When the model is a building, enter the floor mass data for stories.

 

There are two methods for entering floor masses.

 

1.  Calculate and enter the floor mass, rotational mass moment of inertia and coordinates of the center of mass

 

2.  When the floor plane is consisted of line masses (straight line, arc) or surface masses (rectangle, triangle, circle), the geometric shapes of the relevant mass units and the positions are specified.
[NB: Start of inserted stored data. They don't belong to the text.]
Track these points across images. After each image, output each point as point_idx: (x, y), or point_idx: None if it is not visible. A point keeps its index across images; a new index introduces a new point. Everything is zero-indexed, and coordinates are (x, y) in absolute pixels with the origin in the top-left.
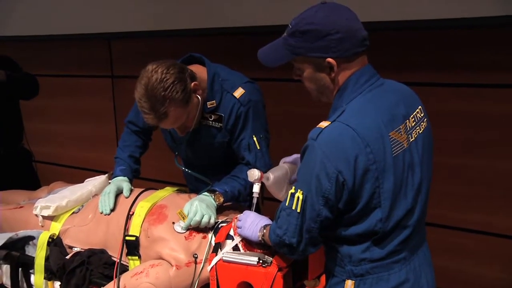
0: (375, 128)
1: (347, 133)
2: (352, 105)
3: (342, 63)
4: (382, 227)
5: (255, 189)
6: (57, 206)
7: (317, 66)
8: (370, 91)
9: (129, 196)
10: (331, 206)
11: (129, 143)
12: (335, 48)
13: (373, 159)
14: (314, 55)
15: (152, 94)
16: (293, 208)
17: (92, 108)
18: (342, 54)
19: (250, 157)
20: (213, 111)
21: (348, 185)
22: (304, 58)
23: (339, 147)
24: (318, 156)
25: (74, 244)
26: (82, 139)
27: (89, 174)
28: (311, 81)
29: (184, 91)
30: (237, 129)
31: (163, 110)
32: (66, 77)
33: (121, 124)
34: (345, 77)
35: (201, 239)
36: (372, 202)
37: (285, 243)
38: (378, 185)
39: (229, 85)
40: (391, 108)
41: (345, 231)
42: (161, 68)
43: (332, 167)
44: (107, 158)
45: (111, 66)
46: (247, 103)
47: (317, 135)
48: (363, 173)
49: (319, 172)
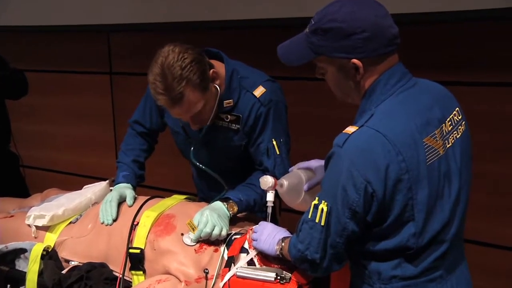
0: (408, 133)
1: (376, 139)
2: (382, 108)
3: (369, 64)
4: (416, 242)
5: (269, 198)
6: (53, 215)
7: (341, 67)
8: (401, 93)
9: (132, 205)
10: (358, 219)
11: (133, 146)
12: (361, 49)
13: (405, 168)
14: (338, 55)
15: (168, 72)
16: (317, 221)
17: (89, 107)
18: (369, 55)
19: (268, 163)
20: (230, 111)
21: (378, 196)
22: (327, 58)
23: (368, 155)
24: (344, 164)
25: (71, 257)
26: (77, 142)
27: (85, 181)
28: (335, 83)
29: (202, 74)
30: (255, 131)
31: (179, 89)
32: (60, 73)
33: (120, 126)
34: (372, 80)
35: (212, 253)
36: (405, 215)
37: (307, 259)
38: (411, 196)
39: (249, 83)
40: (425, 111)
41: (374, 246)
42: (179, 48)
43: (360, 177)
44: (105, 163)
45: (110, 62)
46: (268, 103)
47: (344, 142)
48: (394, 184)
49: (345, 183)
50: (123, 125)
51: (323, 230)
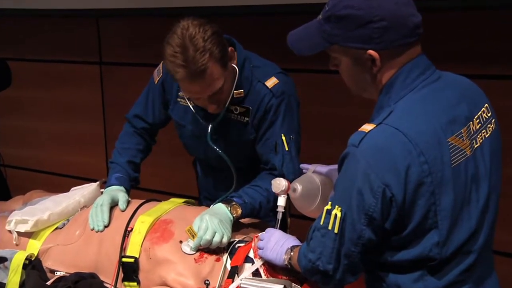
0: (431, 132)
1: (396, 138)
2: (402, 104)
3: (387, 56)
4: (440, 252)
5: (280, 202)
6: (37, 220)
7: (356, 58)
8: (423, 88)
9: (125, 209)
10: (375, 226)
11: (128, 146)
12: (379, 39)
13: (428, 170)
14: (353, 45)
15: (190, 43)
16: (329, 228)
17: (76, 101)
18: (387, 46)
19: (276, 160)
20: (240, 102)
21: (397, 201)
22: (341, 47)
23: (387, 156)
24: (360, 166)
25: (57, 267)
26: (64, 139)
27: (73, 182)
28: (349, 76)
29: (223, 49)
30: (264, 124)
31: (203, 61)
32: (43, 63)
33: (111, 121)
34: (391, 73)
35: (214, 262)
36: (427, 222)
37: (319, 270)
38: (434, 201)
39: (261, 73)
40: (450, 107)
41: (393, 257)
42: (198, 21)
43: (377, 179)
44: (95, 162)
45: (100, 51)
46: (280, 95)
47: (360, 141)
48: (415, 187)
49: (361, 186)
50: (114, 120)
51: (337, 238)
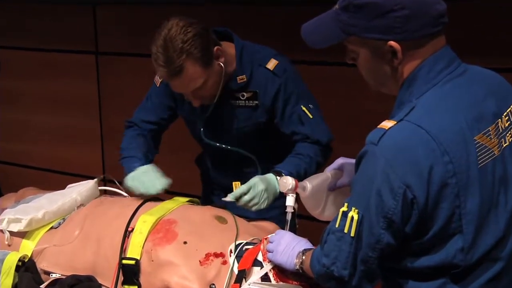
0: (456, 130)
1: (418, 136)
2: (425, 100)
3: (408, 47)
4: (464, 259)
5: (289, 202)
6: (31, 219)
7: (375, 50)
8: (448, 82)
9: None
10: (395, 230)
11: (135, 144)
12: (400, 29)
13: (452, 170)
14: (372, 36)
15: (170, 44)
16: (345, 231)
17: (71, 92)
18: (408, 36)
19: (306, 130)
20: (245, 87)
21: (419, 203)
22: (359, 39)
23: (408, 155)
24: (379, 165)
25: (52, 268)
26: (58, 133)
27: (68, 179)
28: (368, 69)
29: (204, 49)
30: (279, 105)
31: (179, 62)
32: (36, 52)
33: (107, 114)
34: (413, 66)
35: (220, 265)
36: (451, 227)
37: (333, 276)
38: (459, 204)
39: (260, 58)
40: (477, 103)
41: (413, 263)
42: (183, 22)
43: (398, 180)
44: (90, 158)
45: (96, 39)
46: (283, 74)
47: (379, 139)
48: (439, 189)
49: (380, 186)
50: (111, 113)
51: (353, 242)
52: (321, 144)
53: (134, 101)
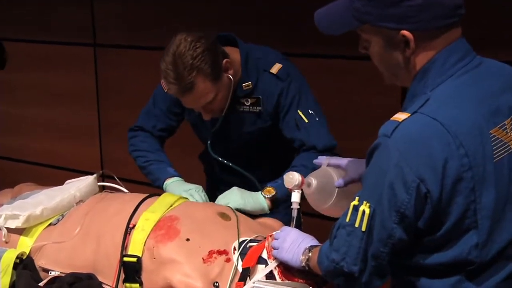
0: (472, 123)
1: (433, 128)
2: (439, 92)
3: (422, 38)
4: (479, 255)
5: (295, 198)
6: (29, 215)
7: (388, 39)
8: (463, 74)
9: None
10: (407, 224)
11: (157, 147)
12: (414, 18)
13: (468, 164)
14: (385, 25)
15: (179, 61)
16: (356, 226)
17: (68, 85)
18: (422, 26)
19: (301, 135)
20: (250, 93)
21: (433, 198)
22: (372, 27)
23: (422, 148)
24: (393, 158)
25: (51, 266)
26: (55, 127)
27: (65, 174)
28: (380, 59)
29: (214, 64)
30: (281, 109)
31: (190, 79)
32: (33, 44)
33: (105, 107)
34: (427, 57)
35: (224, 263)
36: (465, 222)
37: (343, 272)
38: (474, 199)
39: (265, 63)
40: (492, 96)
41: (426, 259)
42: (192, 37)
43: (411, 173)
44: (88, 153)
45: (94, 32)
46: (286, 78)
47: (392, 131)
48: (453, 183)
49: (393, 179)
50: (109, 107)
51: (364, 237)
52: (316, 149)
53: (133, 94)
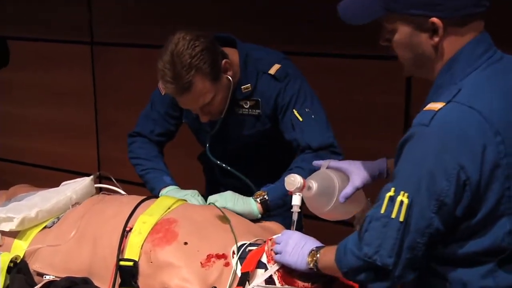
0: (504, 111)
1: (471, 117)
2: (470, 82)
3: (450, 26)
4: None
5: (296, 202)
6: (23, 217)
7: (416, 27)
8: (488, 66)
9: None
10: (445, 213)
11: (156, 154)
12: (443, 6)
13: (504, 151)
14: (414, 12)
15: (177, 60)
16: (393, 217)
17: (65, 84)
18: (451, 14)
19: (296, 135)
20: (249, 96)
21: (472, 185)
22: (399, 15)
23: (462, 135)
24: (432, 146)
25: (46, 270)
26: (51, 127)
27: (62, 175)
28: (406, 48)
29: (213, 64)
30: (279, 111)
31: (188, 78)
32: (29, 42)
33: (103, 107)
34: (454, 46)
35: (222, 267)
36: (500, 208)
37: (375, 266)
38: (509, 186)
39: (265, 64)
40: None
41: (461, 249)
42: (190, 36)
43: (452, 160)
44: (85, 153)
45: (91, 30)
46: (284, 78)
47: (430, 120)
48: (491, 170)
49: (433, 167)
50: (107, 107)
51: (401, 228)
52: (311, 148)
53: (131, 93)
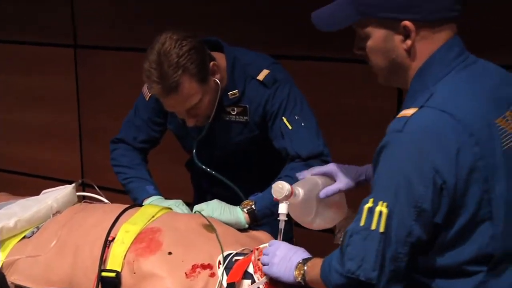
0: (479, 113)
1: (443, 120)
2: (443, 85)
3: (422, 29)
4: (498, 247)
5: (282, 210)
6: (1, 227)
7: (389, 31)
8: (462, 69)
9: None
10: (425, 220)
11: (139, 161)
12: (416, 8)
13: (479, 153)
14: (388, 15)
15: (164, 59)
16: (373, 228)
17: (47, 88)
18: (424, 17)
19: (285, 143)
20: (237, 102)
21: (449, 189)
22: (373, 20)
23: (436, 138)
24: (407, 151)
25: (24, 282)
26: (32, 133)
27: (43, 183)
28: (380, 53)
29: (201, 65)
30: (268, 117)
31: (175, 78)
32: (10, 44)
33: (86, 111)
34: (427, 50)
35: (208, 278)
36: (480, 213)
37: (359, 281)
38: (488, 189)
39: (253, 70)
40: (493, 89)
41: (445, 258)
42: (177, 36)
43: (427, 164)
44: (67, 160)
45: (74, 31)
46: (272, 84)
47: (403, 125)
48: (468, 173)
49: (409, 173)
50: (90, 111)
51: (382, 239)
52: (301, 157)
53: (116, 98)
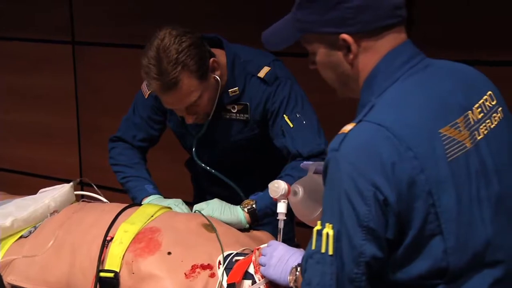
0: (419, 124)
1: (379, 134)
2: (385, 97)
3: (363, 40)
4: (452, 261)
5: (281, 209)
6: None
7: (330, 46)
8: (409, 77)
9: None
10: (377, 238)
11: (138, 160)
12: (352, 20)
13: (419, 166)
14: (325, 30)
15: (163, 55)
16: (323, 252)
17: (45, 86)
18: (361, 28)
19: (286, 142)
20: (237, 100)
21: (392, 204)
22: (314, 36)
23: (371, 154)
24: (344, 170)
25: (21, 282)
26: (30, 132)
27: (40, 182)
28: (327, 68)
29: (201, 61)
30: (269, 115)
31: (174, 74)
32: (7, 41)
33: (85, 110)
34: (372, 61)
35: (207, 278)
36: (428, 227)
37: None
38: (433, 202)
39: (254, 67)
40: (441, 96)
41: (401, 274)
42: (177, 31)
43: (366, 182)
44: (66, 159)
45: (72, 28)
46: (274, 81)
47: (339, 144)
48: (408, 187)
49: (350, 193)
50: (89, 110)
51: (333, 261)
52: (302, 156)
53: (115, 96)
The program then automatically computes the floor mass, the rotational mass moment of inertia and the center of mass

 

The function can be repeatedly used for a given floor plane when the floor plane is consisted of several units of different shapes.

 

The entered mass data are used to automatically calculate equivalent static seismic loads according to the seismic design codes and used for dynamic analysis.

 

Floor Diaphragm Masses is used in connection with Model > Building > Story, Control Data.

 

In order to use the function, the Z-axis of the building model must orient opposite to the gravity direction, and "Consider Floor Diaphragm" in Story must be assigned to the relevant floors to activate Rigid Diaphragm Action for each story.

 

The calculated or entered mass data are automatically entered at the Diaphragm Centers, that is, the center of mass is auto-calculated for each story. Only the components in the GCS x and y directions and the rotational mass moment of inertia about the z-axis are considered.

 

 

 

From the Main Menu select Model > Masses > Floor Diaphragm Masses.

 

Select Geometry > Masses > Floor Diaphragm Masses in the Menu tab of the Tree Menu.

 

 

  Mass Type

 

Select the type of mass to be entered.

 

Point Mass

 

Line Mass

 

Circular Arc Mass

 

Circular Area Mass

 

Triangular Area Mass

 

Rectangular Area Mass

 

 

Start Story/End Story

 

Assign the stories to enter masses.

 

 

Diaphragm Mass

 

 

Point Mass

Mp : Point mass in GCS X, Y-directions (Translational Mass)

 

Mr : Rotational Mass Moment of Inertia about GCS Z-direction at the point mass position

 

Xc, Yc : GCS coordinates of the center of the point mass

 

Line Mass

Ml : Mass per unit length (Mass/Length)

 

D1 : Length of line mass

 

Xc, Yc : GCS coordinates of the center of the line mass

 

Circular Arc Mass

 

 

Ml : Mass per unit length (Mass/Length)

 

Xc, Yc : GCS coordinates of the center of the circular arc volume

 

D1 : Angle of the circular arc (Degree)

 

D2 : Radius of the circular arc

 

D3 : Angle of inclination from the center of the circle to the center of gravity of the circular arc relative to GCS X-axis (Degree)

 

Circular Area Mass

 

 

 

Ma : Mass per unit area (Mass/Area)

 

Xc, Yc : GCS coordinates of the center of the circle

 

D1 : Internal angle of the arc strip area (Degree)

 

D2 : Radius of the arc strip area

 

D3 : Radial strip width

 

D4 : Angle of inclination from the center of the circle to the center of gravity of the arc strip area relative to GCS X-axis (Degree)

 

Triangular Area Mass

Ma : Mass per unit area (Mass/Area)

 

X1, Y1 : Coordinates of a corner of the triangular area

 

X2, Y2 : Coordinates of the 2nd corner of the triangular area

 

X3, Y3 : Coordinates of the 3rd corner of the triangular area

 

Rectangular Area Mass

Ma : Mass per unit area (Mass/Area)

 

Xc, Yc : GCS coordinates of the center of the rectangular area

 

D1 : Length of one edge of the rectangular area

 

D2 : Length of the other edge of the rectangular area perpendicular to D1

    

Note

When Floor Diaphragm is considered, mass center can be checked from Query>Story Mass Table.